Das machen wir
Im Hinblick auf den Klimaschutz sind besonders folgende strukturelle, informative und beteiligungsorientierte Schwerpunkte des Zero-Waste-Konzeptes relevant, welche die Reduktion von Abfall durch bewusst nachhaltigere Konsumgewohnheiten lenken.
1. Anlaufstellen Aufbau eines zentralen Gebrauchtwarenkaufhauses („Ort gegen Verschwendung“ / „Circular Mall“) mit Second-Hand-Angeboten, Repair-Cafés, Upcycling-Workshops, Tauschbörsen, Bildungsangeboten, Ausstellungen und abfallarmer Gastronomie. Einrichtung von dezentralen Anlaufstellen wie Tauschregalen, Fundusverkäufen, „Bibliotheken der Dinge“ und Wertstoffannahmestellen (Bioabfall, Papier, Metalle), um in allen Quartieren niedrigschwellige Abgabemöglichkeiten zu schaffen. Informations- und Beratungsangebote für Unternehmen in Kooperation mit IHK, HWK und KölnBusiness, um Verpackungsreduktion und Zero-Waste-Strategien in der Wirtschaft zu verankern.
2. Mitmachangebote & Wettbewerbe Durchführung von Zero-Waste-Kunst- und Kulturformaten wie Wettbewerben oder Festivals, die kreative Zugänge eröffnen und alternative Nutzungen von Abfällen sichtbar machen. Beteiligungsformate wie Tausch- und Repair-Aktionen, DIY-Workshops oder Nachbarschaftsmärkte („Zero-Waste-Märkte“) ermöglichen es Bürger*innen, Abfallvermeidung praktisch auszuprobieren. 3. Informationsveranstaltungen Zentrale Zero-Waste-Festivals mit Workshops, Gesprächsrunden und abfallarmer Gastronomie. Lokale Veranstaltungen in den Veedeln (z.

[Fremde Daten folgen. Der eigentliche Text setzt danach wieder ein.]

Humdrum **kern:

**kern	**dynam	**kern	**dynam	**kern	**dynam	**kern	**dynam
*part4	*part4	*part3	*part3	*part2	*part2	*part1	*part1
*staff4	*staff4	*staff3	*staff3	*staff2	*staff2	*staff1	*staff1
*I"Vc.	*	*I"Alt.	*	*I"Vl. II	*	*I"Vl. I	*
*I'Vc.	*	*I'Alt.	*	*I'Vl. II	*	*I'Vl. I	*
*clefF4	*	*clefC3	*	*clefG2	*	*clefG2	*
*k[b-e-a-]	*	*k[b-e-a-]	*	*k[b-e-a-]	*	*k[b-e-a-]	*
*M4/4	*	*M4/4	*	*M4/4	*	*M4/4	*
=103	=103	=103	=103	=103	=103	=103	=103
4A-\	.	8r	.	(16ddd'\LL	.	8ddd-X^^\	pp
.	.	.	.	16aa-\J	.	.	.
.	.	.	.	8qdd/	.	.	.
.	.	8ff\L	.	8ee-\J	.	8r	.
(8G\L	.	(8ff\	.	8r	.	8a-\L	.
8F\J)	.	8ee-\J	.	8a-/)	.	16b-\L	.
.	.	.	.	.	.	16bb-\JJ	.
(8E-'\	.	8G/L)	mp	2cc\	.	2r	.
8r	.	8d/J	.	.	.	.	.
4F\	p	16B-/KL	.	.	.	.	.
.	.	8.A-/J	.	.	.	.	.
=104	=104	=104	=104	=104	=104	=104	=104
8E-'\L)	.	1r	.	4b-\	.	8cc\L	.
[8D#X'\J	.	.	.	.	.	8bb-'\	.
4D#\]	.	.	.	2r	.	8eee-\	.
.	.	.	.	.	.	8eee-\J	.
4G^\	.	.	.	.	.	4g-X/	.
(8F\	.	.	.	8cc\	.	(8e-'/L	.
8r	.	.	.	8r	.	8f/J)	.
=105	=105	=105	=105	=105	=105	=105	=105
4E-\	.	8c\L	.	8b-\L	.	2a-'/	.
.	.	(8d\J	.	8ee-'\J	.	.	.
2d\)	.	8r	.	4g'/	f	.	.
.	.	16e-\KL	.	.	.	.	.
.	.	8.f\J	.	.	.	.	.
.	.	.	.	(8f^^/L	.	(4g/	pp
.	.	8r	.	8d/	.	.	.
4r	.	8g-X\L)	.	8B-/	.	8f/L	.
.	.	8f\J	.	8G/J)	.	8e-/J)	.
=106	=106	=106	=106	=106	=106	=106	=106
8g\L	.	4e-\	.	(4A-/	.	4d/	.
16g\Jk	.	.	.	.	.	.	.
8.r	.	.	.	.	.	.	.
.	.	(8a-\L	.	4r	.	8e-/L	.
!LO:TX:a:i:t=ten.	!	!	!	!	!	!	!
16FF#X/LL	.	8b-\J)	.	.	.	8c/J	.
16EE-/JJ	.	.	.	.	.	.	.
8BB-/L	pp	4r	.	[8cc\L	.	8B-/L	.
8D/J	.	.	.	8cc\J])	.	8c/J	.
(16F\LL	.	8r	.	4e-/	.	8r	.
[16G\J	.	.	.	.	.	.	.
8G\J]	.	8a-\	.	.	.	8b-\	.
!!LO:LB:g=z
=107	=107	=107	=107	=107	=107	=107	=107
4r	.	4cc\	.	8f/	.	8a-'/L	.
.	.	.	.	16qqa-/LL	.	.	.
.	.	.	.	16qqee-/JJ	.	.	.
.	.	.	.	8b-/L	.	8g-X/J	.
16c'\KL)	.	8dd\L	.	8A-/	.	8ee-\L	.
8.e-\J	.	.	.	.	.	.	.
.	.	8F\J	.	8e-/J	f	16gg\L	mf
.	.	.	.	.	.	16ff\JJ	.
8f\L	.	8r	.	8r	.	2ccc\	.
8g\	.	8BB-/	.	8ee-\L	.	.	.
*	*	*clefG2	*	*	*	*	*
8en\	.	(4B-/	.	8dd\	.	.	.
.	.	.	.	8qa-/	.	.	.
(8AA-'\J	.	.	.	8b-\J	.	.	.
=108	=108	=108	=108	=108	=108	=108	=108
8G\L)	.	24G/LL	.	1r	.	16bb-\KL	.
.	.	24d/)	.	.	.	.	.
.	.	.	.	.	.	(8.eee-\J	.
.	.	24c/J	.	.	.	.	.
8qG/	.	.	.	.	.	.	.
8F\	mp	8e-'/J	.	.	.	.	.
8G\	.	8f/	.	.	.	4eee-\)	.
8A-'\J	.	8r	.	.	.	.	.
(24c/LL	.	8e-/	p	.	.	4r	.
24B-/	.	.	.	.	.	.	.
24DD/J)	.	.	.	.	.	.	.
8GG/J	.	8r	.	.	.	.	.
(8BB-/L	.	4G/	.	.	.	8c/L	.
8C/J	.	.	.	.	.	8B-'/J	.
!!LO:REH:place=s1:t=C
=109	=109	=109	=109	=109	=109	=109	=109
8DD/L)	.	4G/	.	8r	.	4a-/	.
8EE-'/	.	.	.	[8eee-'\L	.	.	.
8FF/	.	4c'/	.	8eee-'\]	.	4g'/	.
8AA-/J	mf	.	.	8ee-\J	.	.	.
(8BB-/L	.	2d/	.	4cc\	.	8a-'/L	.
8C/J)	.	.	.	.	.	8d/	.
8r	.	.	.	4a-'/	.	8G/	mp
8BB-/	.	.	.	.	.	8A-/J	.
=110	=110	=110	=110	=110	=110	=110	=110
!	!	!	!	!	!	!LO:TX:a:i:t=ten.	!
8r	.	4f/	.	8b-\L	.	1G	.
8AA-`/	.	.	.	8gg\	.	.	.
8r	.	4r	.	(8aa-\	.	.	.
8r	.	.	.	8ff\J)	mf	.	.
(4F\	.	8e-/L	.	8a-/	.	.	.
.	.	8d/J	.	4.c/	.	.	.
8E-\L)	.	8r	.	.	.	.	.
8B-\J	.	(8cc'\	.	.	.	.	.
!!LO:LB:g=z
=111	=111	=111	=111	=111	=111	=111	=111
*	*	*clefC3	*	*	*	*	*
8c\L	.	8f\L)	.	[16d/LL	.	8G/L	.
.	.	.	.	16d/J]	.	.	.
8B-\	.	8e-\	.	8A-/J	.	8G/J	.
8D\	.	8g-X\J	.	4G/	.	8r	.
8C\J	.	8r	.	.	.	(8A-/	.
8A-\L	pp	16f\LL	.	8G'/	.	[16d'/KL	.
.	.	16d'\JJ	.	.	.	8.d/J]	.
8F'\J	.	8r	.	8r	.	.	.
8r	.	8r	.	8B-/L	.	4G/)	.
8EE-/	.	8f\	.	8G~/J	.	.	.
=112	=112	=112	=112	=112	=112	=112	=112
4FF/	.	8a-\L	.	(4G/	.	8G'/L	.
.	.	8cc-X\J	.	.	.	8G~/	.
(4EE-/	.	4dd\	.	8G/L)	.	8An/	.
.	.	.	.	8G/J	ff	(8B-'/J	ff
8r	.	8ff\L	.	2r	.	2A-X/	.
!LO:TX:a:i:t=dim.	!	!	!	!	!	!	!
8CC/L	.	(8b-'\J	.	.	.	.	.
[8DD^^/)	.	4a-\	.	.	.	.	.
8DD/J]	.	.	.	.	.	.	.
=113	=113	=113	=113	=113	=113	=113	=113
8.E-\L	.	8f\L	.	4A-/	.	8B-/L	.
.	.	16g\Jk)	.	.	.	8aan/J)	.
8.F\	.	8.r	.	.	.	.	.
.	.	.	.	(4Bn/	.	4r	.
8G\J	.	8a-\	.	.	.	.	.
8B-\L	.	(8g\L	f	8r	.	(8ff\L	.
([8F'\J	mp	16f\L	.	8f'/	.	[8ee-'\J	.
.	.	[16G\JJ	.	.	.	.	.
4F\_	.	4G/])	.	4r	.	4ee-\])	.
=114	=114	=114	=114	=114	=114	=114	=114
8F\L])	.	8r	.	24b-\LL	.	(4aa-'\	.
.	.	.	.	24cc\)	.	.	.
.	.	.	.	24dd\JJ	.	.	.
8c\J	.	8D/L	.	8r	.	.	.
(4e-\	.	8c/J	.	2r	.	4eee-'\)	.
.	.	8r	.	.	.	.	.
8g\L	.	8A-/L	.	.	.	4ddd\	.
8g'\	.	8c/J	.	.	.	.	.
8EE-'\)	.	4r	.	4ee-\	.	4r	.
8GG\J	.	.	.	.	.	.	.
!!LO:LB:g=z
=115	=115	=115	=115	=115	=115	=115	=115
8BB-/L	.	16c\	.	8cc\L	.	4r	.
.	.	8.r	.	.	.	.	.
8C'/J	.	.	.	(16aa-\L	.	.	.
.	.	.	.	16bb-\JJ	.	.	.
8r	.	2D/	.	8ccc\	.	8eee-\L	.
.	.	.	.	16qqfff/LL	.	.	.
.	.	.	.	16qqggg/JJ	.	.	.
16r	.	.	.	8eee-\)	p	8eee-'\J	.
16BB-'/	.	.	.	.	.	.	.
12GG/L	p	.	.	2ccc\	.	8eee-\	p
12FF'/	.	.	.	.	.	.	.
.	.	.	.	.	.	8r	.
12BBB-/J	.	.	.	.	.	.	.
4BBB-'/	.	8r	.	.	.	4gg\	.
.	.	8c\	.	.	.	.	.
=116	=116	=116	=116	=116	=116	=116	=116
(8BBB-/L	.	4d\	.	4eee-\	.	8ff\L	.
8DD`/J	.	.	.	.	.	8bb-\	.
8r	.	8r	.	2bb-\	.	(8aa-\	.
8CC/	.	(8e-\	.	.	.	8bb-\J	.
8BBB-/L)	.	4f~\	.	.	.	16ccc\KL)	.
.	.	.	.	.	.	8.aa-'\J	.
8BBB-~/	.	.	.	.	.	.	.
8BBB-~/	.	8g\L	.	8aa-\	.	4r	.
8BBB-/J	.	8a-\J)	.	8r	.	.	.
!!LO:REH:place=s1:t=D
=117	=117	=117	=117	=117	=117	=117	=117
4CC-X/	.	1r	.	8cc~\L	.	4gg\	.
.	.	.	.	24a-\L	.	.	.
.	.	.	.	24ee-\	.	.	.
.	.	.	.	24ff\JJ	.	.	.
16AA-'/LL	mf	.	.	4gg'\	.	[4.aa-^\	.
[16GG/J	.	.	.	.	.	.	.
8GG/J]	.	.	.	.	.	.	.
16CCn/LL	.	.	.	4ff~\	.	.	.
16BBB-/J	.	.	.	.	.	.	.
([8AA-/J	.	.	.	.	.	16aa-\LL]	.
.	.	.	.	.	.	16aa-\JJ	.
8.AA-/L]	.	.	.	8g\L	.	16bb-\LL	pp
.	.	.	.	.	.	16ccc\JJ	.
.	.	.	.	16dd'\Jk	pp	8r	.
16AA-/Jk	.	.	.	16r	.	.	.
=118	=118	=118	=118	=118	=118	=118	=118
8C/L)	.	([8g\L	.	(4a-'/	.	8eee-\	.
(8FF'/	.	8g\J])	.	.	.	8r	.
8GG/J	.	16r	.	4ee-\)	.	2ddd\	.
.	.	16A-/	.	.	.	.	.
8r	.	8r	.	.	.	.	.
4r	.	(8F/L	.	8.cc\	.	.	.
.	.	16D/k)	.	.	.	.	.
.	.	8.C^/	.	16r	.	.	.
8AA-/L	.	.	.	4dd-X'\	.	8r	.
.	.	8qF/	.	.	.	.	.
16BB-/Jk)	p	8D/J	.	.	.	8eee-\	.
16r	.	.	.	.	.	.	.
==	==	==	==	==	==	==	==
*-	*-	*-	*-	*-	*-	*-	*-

B. Wochenend- und Nachbarschaftsfeste) mit Beratung, praktischen Angeboten, Sperrmülltausch, Mehrwegnutzung und kurzen DIY-Workshops. Öffentlichkeitsarbeit und Kampagnen (Schulen, Jugendzentren, Universitäten, Betriebe, öffentlicher Raum) mit ergänzenden Beratungsstellen und einem pädagogischen „Zero-Waste-Team“.
3. Kostenlose Biotonne Pilotprojekt zur kostenlosen Biotonne: Ziel ist eine bessere Abfalltrennung und die Reduzierung der Restmüllmengen durch Anreize im Alltag.
4. Vorgaben zur Verpackungsreduktion Entwicklung von Verpackungsvorgaben für kommunale Veranstaltungen: Einsatz von Mehrwegangeboten als Standard und Prüfung einer Mehrwegpflicht für Events im öffentlichen Straßenland.
5. Erstellung von Leitfäden, mehrsprachigen Recyclingtipps und praxisnahen Empfehlungen für Veranstalter*innen.